─── PROVIDED ENTRIES ───

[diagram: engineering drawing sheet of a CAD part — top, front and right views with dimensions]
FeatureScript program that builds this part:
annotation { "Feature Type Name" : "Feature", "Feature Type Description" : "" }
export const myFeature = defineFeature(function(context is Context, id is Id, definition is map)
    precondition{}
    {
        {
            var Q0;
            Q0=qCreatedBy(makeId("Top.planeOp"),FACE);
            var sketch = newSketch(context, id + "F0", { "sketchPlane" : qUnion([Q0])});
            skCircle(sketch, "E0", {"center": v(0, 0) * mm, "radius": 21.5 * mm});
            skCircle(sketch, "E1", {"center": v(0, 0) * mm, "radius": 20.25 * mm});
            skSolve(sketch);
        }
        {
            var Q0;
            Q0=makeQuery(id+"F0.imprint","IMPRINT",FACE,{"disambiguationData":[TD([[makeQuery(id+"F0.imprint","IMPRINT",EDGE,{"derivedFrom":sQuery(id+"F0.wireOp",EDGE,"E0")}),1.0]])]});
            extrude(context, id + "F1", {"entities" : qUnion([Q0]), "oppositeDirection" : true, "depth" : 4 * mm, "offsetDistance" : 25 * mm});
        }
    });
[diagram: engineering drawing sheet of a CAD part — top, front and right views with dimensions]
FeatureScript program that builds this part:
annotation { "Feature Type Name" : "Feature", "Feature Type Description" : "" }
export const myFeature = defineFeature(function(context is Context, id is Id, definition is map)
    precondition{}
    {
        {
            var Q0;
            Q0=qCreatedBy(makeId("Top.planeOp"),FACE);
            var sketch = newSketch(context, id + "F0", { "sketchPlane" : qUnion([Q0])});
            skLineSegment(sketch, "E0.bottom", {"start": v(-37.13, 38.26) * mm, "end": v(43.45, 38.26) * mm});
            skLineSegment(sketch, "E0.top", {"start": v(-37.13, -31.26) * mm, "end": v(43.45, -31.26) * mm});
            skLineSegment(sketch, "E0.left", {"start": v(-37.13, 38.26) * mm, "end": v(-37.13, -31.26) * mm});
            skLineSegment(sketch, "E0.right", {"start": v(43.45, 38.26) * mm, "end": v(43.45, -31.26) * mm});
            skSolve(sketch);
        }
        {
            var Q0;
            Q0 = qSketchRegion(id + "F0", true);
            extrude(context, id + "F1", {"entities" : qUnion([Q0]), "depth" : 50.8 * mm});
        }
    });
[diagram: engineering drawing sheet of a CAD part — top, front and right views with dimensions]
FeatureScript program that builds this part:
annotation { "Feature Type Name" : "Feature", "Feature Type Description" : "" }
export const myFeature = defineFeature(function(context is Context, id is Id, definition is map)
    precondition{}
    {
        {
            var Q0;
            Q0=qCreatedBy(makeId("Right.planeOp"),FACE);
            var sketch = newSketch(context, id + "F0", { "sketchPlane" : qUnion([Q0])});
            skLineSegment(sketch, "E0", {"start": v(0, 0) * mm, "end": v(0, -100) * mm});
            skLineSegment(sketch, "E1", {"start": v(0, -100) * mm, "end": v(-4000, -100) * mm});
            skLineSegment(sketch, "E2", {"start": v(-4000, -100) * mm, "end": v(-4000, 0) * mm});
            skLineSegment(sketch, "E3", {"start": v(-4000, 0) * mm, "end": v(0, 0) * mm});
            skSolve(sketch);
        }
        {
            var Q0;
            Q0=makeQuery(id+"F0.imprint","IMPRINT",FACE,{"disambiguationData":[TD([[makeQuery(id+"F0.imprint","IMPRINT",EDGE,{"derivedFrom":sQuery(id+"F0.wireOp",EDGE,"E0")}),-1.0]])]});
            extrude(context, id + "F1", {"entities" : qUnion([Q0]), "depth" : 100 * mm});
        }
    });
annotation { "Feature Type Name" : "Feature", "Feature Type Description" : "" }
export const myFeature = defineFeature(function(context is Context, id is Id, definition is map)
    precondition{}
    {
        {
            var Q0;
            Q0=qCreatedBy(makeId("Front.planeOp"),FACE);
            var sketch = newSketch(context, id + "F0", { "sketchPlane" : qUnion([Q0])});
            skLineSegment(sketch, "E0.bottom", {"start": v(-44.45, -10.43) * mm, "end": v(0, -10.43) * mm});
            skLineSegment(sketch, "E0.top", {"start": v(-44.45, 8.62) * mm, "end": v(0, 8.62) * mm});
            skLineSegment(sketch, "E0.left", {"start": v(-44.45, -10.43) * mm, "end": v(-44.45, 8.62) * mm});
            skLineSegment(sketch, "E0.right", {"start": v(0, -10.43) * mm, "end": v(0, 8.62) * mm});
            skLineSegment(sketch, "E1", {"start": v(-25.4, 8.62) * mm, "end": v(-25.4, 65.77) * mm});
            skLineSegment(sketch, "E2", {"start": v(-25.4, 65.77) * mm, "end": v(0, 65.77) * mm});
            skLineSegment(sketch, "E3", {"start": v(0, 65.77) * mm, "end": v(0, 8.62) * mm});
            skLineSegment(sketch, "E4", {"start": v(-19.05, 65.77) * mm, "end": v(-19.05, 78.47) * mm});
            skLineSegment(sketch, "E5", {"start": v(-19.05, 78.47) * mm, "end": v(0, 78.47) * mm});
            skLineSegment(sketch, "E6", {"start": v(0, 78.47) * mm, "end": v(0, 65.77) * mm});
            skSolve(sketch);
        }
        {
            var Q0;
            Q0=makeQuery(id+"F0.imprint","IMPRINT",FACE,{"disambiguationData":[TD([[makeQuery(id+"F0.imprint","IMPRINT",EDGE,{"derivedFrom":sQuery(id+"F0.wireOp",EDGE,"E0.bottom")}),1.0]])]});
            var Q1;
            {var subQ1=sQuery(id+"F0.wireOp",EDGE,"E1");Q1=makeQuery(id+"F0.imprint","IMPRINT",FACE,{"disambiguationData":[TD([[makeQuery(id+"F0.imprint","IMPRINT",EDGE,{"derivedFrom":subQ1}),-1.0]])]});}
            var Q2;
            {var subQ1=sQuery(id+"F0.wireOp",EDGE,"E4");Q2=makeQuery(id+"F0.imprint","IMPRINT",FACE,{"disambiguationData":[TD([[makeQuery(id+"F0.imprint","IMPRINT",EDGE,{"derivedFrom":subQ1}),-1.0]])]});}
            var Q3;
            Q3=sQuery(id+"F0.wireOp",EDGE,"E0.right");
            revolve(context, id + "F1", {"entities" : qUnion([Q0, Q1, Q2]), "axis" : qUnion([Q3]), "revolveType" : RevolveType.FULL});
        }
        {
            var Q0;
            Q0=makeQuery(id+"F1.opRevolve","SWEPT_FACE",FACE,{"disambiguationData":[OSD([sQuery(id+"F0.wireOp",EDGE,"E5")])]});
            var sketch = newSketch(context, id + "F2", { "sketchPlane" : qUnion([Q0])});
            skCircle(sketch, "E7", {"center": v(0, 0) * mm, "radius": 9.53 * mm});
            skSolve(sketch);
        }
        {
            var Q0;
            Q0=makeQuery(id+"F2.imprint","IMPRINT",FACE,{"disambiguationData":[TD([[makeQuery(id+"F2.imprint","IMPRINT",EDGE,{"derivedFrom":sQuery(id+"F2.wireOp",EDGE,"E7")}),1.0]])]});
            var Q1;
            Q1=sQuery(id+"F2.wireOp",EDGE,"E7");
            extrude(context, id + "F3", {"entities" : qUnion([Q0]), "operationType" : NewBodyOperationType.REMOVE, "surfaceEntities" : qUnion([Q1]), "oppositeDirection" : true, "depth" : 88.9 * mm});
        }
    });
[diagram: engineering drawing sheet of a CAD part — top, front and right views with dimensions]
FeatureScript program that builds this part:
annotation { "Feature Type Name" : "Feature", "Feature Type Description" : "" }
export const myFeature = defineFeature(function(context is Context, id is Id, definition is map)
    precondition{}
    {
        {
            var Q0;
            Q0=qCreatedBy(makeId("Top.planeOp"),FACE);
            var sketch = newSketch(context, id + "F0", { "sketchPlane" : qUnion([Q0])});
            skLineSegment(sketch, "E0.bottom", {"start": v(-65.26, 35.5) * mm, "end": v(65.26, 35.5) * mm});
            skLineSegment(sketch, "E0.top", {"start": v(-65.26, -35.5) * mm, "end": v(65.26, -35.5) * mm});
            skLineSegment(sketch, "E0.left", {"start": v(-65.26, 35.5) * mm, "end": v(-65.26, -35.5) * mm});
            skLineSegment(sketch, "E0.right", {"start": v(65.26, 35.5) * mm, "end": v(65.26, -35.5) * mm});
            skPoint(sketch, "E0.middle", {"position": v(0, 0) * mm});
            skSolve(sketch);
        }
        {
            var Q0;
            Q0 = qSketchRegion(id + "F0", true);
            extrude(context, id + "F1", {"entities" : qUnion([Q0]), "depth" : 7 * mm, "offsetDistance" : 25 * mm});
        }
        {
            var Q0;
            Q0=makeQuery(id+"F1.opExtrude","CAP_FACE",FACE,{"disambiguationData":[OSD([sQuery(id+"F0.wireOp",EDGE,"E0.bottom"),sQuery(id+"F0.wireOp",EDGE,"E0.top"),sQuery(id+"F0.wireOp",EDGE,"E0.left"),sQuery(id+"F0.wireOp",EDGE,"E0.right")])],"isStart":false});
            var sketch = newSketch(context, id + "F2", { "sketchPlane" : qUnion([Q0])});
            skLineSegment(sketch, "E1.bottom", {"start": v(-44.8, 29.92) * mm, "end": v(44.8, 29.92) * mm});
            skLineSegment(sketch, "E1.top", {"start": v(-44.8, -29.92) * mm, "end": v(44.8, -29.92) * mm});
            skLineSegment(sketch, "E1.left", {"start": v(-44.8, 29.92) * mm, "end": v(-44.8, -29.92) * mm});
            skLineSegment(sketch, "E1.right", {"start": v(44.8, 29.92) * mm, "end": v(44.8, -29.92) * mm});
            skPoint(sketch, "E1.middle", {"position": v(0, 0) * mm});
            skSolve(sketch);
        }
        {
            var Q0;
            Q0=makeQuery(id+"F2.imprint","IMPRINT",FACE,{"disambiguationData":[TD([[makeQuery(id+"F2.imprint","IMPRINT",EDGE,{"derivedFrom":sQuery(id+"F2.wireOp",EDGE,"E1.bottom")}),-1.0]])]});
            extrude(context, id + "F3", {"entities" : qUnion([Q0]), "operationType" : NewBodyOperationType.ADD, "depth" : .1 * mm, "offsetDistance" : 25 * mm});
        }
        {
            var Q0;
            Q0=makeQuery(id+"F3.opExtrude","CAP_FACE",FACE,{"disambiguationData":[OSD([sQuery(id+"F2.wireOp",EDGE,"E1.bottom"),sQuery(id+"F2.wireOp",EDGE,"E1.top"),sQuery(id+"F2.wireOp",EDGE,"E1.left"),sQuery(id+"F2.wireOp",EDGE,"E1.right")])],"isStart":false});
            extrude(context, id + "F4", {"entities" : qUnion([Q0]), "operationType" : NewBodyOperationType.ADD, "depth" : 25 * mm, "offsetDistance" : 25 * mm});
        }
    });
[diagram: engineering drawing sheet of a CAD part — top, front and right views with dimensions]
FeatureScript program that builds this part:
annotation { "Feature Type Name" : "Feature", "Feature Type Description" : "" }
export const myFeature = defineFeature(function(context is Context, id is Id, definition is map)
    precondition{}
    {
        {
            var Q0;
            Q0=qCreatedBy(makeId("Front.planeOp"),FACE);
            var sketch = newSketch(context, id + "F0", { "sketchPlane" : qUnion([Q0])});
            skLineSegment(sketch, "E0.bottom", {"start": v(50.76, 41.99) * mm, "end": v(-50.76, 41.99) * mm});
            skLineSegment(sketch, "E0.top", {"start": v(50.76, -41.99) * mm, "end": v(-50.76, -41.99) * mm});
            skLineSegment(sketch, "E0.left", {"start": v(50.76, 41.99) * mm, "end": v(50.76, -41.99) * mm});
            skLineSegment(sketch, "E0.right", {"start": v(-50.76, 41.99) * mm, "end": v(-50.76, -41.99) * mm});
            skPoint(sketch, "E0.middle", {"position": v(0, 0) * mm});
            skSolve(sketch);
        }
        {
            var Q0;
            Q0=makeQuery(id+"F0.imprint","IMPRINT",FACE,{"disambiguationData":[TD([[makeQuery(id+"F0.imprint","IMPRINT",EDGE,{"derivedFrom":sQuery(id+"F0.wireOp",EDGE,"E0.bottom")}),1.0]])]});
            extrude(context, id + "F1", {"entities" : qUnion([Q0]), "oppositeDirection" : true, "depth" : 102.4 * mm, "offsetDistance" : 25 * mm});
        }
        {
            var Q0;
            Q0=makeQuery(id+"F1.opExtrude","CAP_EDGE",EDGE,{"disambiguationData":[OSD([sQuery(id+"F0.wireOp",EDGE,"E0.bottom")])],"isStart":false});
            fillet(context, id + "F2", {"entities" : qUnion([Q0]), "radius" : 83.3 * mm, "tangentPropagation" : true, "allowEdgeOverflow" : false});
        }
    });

───

WORK TO DO →
Identify each line of the entries above that contains the string "center", counting uppercase and lowercase letters as distinct, and copy every such line in full.

TASK ANSWER →
            skCircle(sketch, "E0", {"center": v(0, 0) * mm, "radius": 21.5 * mm});
            skCircle(sketch, "E1", {"center": v(0, 0) * mm, "radius": 20.25 * mm});
            skCircle(sketch, "E7", {"center": v(0, 0) * mm, "radius": 9.53 * mm});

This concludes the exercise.